/---

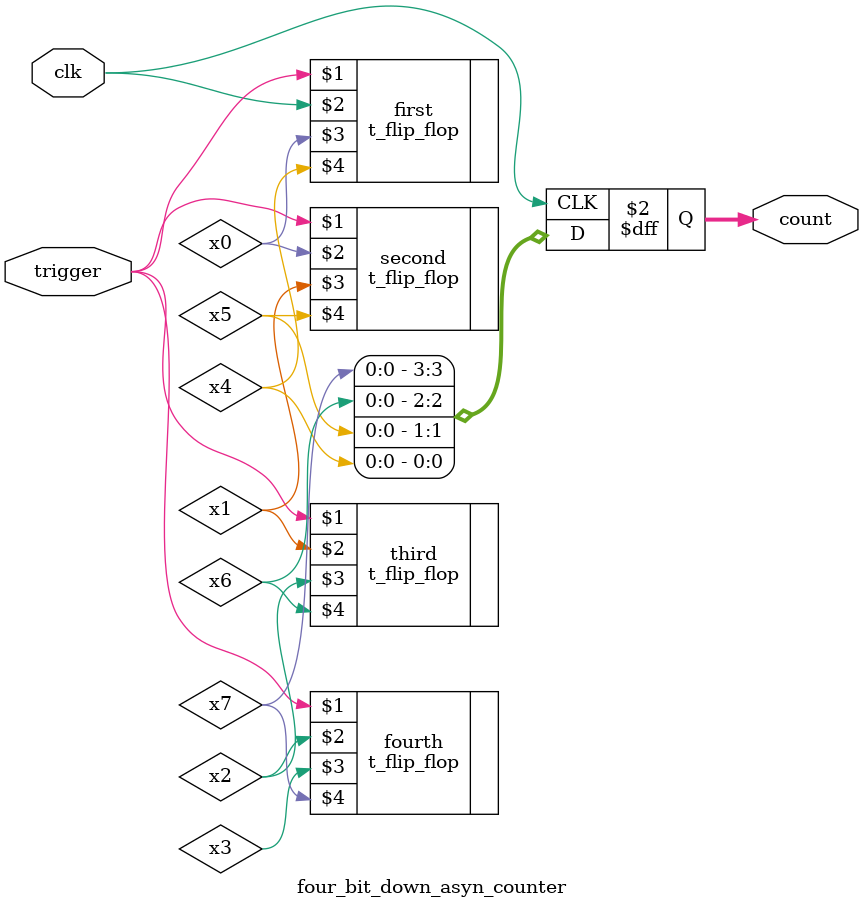
<source format=v>
`include "t_flip_flop.v"
module four_bit_down_asyn_counter(
    input trigger,
    input clk,
  output reg [3:0] count
);
wire x0,x1,x2,x3,x4,x5,x6,x7;
t_flip_flop first(trigger,clk,x0,x4);
t_flip_flop second(trigger,x0,x1,x5);
t_flip_flop third(trigger,x1,x2,x6);
t_flip_flop fourth(trigger,x2,x3,x7);
always@(negedge clk)begin
	count <={x7,x6,x5,x4};
end
endmodule
</source>
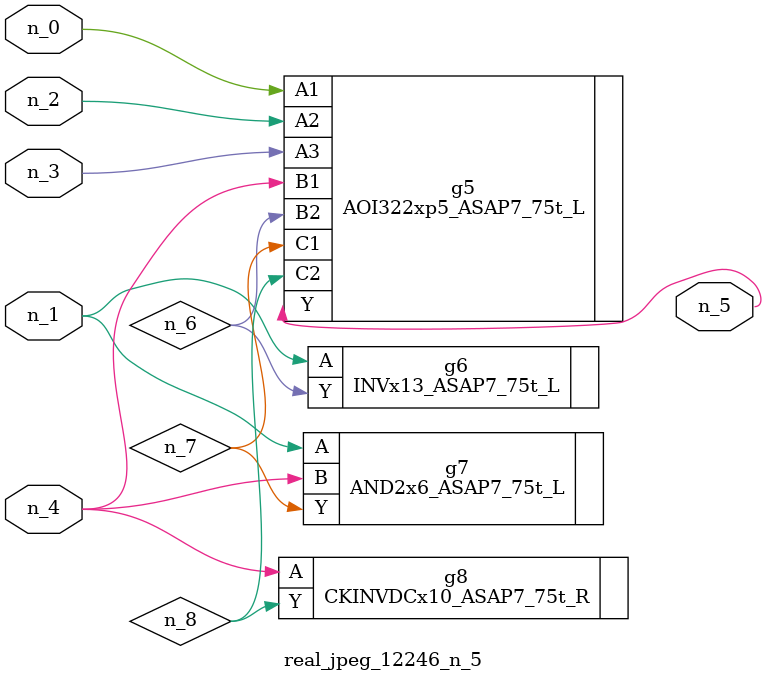
<source format=v>
module real_jpeg_12246_n_5 (n_4, n_0, n_1, n_2, n_3, n_5);

input n_4;
input n_0;
input n_1;
input n_2;
input n_3;

output n_5;

wire n_8;
wire n_6;
wire n_7;

AOI322xp5_ASAP7_75t_L g5 ( 
.A1(n_0),
.A2(n_2),
.A3(n_3),
.B1(n_4),
.B2(n_6),
.C1(n_7),
.C2(n_8),
.Y(n_5)
);

INVx13_ASAP7_75t_L g6 ( 
.A(n_1),
.Y(n_6)
);

AND2x6_ASAP7_75t_L g7 ( 
.A(n_1),
.B(n_4),
.Y(n_7)
);

CKINVDCx10_ASAP7_75t_R g8 ( 
.A(n_4),
.Y(n_8)
);


endmodule
</source>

\---

#### [PROBLEM TO SOLVE]
Repeat the full listing above without altering a word, and skip the pictures.

#### [SOLUTION FOR THIS EXERCISE]
<source format=v>
`include "t_flip_flop.v"
module four_bit_down_asyn_counter(
    input trigger,
    input clk,
  output reg [3:0] count
);
wire x0,x1,x2,x3,x4,x5,x6,x7;
t_flip_flop first(trigger,clk,x0,x4);
t_flip_flop second(trigger,x0,x1,x5);
t_flip_flop third(trigger,x1,x2,x6);
t_flip_flop fourth(trigger,x2,x3,x7);
always@(negedge clk)begin
	count <={x7,x6,x5,x4};
end
endmodule
</source>
<source format=v>
module real_jpeg_12246_n_5 (n_4, n_0, n_1, n_2, n_3, n_5);

input n_4;
input n_0;
input n_1;
input n_2;
input n_3;

output n_5;

wire n_8;
wire n_6;
wire n_7;

AOI322xp5_ASAP7_75t_L g5 ( 
.A1(n_0),
.A2(n_2),
.A3(n_3),
.B1(n_4),
.B2(n_6),
.C1(n_7),
.C2(n_8),
.Y(n_5)
);

INVx13_ASAP7_75t_L g6 ( 
.A(n_1),
.Y(n_6)
);

AND2x6_ASAP7_75t_L g7 ( 
.A(n_1),
.B(n_4),
.Y(n_7)
);

CKINVDCx10_ASAP7_75t_R g8 ( 
.A(n_4),
.Y(n_8)
);


endmodule
</source>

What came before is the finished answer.